Nonlinear State Estimation for Trajectory Tracking of a Flexible Parallel Manipulator

Abstract

Lightweight robots can be advantageous when considering the lower energy consumption, the possibility to use smaller motors and the lower material cost. Nevertheless, in such lightweight structures non-negligible flexibilities are inherent which can lead to significant oscillations making the control more difficult. Within this research end-effector trajectory tracking of a parallel manipulator with a highly flexible link is considered. As centerpiece, a new approach to estimate the state of the system of differential algebraic equations is discussed to obtain the end-effector position and velocity. For the estimator, the kinematic loop is treated by a projection tangential to the constraint manifold which is based on a QR decomposition. Subsequently, an Unscented Kalman Filter is applied and the dependent coordinates are obtained by satisfying the algebraic constraint equations with the Newton-Raphson method.

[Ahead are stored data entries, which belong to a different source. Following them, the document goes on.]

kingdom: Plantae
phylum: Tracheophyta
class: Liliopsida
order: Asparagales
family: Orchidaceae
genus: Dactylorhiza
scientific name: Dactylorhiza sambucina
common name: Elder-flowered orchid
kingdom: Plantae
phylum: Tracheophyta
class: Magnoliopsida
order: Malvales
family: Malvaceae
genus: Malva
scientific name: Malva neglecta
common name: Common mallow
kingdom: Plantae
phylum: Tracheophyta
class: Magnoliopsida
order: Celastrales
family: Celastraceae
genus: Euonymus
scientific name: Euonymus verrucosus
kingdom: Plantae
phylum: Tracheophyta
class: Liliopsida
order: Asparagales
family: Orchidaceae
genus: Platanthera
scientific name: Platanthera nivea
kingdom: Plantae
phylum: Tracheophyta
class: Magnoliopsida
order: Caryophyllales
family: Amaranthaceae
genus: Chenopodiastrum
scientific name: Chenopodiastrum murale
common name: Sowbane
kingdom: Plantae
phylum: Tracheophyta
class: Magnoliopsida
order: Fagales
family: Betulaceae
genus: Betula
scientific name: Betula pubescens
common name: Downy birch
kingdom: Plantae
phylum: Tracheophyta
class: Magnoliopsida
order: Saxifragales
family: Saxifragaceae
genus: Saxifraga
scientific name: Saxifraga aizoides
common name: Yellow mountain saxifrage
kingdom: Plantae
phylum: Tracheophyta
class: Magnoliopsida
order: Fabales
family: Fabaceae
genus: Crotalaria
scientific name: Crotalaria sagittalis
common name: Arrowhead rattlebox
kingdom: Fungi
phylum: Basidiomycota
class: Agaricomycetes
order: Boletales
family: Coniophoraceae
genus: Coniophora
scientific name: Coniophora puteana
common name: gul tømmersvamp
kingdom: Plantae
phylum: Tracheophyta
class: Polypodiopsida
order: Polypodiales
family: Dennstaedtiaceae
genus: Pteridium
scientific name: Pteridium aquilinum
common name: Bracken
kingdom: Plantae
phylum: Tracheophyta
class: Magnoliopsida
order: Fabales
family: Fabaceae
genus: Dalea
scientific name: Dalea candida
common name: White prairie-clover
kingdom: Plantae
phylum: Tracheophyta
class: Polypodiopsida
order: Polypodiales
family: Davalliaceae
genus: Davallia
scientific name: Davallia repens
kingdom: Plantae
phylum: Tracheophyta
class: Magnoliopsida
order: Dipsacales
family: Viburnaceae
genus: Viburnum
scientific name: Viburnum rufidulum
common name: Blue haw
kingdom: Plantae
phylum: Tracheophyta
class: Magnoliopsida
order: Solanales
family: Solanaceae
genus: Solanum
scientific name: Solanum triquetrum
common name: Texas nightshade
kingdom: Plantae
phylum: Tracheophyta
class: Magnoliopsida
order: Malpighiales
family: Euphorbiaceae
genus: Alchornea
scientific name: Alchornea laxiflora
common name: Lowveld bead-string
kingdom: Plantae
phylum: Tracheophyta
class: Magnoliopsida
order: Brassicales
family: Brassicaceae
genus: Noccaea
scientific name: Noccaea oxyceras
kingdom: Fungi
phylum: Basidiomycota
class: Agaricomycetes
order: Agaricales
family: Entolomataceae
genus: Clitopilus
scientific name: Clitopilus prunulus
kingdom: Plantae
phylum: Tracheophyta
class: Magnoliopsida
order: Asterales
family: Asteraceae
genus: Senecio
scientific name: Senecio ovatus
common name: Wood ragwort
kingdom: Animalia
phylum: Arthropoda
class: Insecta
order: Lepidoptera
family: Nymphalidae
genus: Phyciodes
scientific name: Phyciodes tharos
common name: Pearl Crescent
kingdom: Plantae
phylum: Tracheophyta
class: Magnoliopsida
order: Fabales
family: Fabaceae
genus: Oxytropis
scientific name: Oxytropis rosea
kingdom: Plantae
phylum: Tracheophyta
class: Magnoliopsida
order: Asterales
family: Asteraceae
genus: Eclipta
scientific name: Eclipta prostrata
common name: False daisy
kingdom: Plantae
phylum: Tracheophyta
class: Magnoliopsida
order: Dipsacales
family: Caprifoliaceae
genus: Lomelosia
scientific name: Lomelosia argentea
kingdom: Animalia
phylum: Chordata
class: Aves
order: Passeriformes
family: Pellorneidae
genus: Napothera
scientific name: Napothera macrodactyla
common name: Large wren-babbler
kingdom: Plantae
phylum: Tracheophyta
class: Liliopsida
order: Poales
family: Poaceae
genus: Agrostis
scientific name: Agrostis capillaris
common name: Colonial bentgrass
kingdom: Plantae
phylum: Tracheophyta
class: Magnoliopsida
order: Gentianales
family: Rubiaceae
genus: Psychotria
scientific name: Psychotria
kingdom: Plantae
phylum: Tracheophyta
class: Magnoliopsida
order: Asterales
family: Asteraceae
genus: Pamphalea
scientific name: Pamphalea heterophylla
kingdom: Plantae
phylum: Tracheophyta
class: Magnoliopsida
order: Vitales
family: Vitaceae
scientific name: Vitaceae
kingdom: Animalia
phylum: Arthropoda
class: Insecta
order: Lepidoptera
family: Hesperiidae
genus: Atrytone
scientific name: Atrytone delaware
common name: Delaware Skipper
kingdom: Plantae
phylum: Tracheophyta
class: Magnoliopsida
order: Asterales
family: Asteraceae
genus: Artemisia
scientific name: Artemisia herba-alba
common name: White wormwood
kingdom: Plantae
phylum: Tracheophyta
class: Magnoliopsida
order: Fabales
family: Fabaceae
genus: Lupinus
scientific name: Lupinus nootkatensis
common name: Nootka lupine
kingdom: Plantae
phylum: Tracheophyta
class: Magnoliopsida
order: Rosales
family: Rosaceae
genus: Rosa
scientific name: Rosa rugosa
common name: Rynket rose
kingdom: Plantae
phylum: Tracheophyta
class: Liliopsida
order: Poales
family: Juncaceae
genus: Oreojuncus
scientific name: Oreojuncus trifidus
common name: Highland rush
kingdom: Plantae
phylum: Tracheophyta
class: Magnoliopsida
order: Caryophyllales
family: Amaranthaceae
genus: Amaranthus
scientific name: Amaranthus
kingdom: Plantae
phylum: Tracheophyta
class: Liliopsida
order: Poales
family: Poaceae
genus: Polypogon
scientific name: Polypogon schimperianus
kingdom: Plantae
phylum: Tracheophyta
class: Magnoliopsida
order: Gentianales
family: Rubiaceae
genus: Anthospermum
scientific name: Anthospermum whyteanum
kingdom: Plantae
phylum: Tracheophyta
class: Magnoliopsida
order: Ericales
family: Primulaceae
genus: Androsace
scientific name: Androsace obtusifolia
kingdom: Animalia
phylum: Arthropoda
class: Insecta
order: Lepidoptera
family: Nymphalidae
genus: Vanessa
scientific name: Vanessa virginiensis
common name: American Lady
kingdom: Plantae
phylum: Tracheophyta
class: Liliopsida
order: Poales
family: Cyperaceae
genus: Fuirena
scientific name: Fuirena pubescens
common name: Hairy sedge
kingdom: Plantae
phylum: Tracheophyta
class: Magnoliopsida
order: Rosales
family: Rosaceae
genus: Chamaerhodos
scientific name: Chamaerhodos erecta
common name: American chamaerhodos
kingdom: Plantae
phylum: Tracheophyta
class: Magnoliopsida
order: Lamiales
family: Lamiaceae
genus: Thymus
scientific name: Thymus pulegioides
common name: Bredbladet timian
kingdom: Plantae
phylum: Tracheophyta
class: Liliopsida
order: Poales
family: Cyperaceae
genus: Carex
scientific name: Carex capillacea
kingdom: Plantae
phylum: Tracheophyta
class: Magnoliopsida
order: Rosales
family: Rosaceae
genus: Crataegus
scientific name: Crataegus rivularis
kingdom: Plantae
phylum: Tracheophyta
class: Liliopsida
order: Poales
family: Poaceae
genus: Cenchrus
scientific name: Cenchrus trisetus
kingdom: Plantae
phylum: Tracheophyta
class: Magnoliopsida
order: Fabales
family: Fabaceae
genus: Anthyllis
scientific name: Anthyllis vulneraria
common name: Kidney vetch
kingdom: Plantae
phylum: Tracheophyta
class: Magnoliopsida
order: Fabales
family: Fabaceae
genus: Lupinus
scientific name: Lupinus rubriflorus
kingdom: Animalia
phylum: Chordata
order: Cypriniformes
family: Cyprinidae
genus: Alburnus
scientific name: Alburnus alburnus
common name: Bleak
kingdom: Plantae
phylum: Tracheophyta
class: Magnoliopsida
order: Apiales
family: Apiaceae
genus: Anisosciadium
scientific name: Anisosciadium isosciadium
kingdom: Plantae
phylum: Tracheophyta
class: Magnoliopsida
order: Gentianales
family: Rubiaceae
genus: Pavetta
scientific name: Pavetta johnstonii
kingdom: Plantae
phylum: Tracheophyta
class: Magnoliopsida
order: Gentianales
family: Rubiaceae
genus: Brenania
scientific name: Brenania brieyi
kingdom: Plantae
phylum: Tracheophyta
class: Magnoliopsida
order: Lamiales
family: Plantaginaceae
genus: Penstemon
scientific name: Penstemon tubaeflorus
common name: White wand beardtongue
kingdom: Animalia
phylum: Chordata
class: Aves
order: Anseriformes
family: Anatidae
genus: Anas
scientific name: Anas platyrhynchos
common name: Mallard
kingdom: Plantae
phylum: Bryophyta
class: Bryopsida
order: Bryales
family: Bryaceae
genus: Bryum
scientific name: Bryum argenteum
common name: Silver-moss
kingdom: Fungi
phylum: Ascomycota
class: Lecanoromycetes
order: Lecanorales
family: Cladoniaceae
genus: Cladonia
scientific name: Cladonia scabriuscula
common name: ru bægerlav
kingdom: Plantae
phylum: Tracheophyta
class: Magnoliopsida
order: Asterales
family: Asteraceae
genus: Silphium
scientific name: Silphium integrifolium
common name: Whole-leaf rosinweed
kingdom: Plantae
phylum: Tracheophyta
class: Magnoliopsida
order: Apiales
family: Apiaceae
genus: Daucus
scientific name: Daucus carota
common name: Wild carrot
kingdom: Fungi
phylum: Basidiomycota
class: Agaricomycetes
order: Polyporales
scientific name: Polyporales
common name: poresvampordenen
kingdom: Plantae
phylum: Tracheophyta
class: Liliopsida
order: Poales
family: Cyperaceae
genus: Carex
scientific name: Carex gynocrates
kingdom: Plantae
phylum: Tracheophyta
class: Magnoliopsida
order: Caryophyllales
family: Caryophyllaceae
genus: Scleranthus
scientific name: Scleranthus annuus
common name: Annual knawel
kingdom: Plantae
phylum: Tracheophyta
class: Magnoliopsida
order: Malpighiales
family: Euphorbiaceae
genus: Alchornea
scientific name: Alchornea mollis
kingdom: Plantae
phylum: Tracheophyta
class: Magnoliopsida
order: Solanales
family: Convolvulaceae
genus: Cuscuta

The utilized signals for the estimator are on the one hand position measurements of the actuators which are realized as direct drives and on the other hand measurements of strain gauges attached to the long and highly flexible link. As application, a basic end-effector output controller based on an equivalent rigid model and the transfer function of the dominant first bending eigenmode is utilized to enhance the tracking results. The concepts are applied to an experimental rig for validation purposes and to show first results for end-effector estimation with feedback control.